▶ _Exercise directions_
Scan the records for "without". Report each line that includes it.

▶ _Data to examine_
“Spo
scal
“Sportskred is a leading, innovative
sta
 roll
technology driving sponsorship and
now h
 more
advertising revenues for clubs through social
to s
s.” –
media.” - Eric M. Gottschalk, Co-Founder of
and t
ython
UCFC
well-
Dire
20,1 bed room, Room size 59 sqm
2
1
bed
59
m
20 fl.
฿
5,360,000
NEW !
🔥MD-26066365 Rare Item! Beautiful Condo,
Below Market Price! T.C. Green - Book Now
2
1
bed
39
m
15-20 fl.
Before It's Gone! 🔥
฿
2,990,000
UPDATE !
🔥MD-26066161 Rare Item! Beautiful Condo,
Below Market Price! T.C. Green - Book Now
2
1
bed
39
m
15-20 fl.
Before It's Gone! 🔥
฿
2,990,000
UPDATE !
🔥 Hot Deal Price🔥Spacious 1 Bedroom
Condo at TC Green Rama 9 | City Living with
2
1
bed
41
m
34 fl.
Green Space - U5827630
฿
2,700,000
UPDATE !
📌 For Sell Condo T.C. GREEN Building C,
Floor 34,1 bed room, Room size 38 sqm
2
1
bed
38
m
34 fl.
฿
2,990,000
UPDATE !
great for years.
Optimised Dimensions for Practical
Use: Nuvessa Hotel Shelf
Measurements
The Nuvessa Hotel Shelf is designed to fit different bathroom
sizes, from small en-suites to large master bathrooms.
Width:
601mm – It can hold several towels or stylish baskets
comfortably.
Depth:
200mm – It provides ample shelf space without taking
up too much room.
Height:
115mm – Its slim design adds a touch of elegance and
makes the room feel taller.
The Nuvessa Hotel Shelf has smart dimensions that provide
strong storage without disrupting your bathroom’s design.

▶ _Answer box_
200mm – It provides ample shelf space without taking
strong storage without disrupting your bathroom’s design.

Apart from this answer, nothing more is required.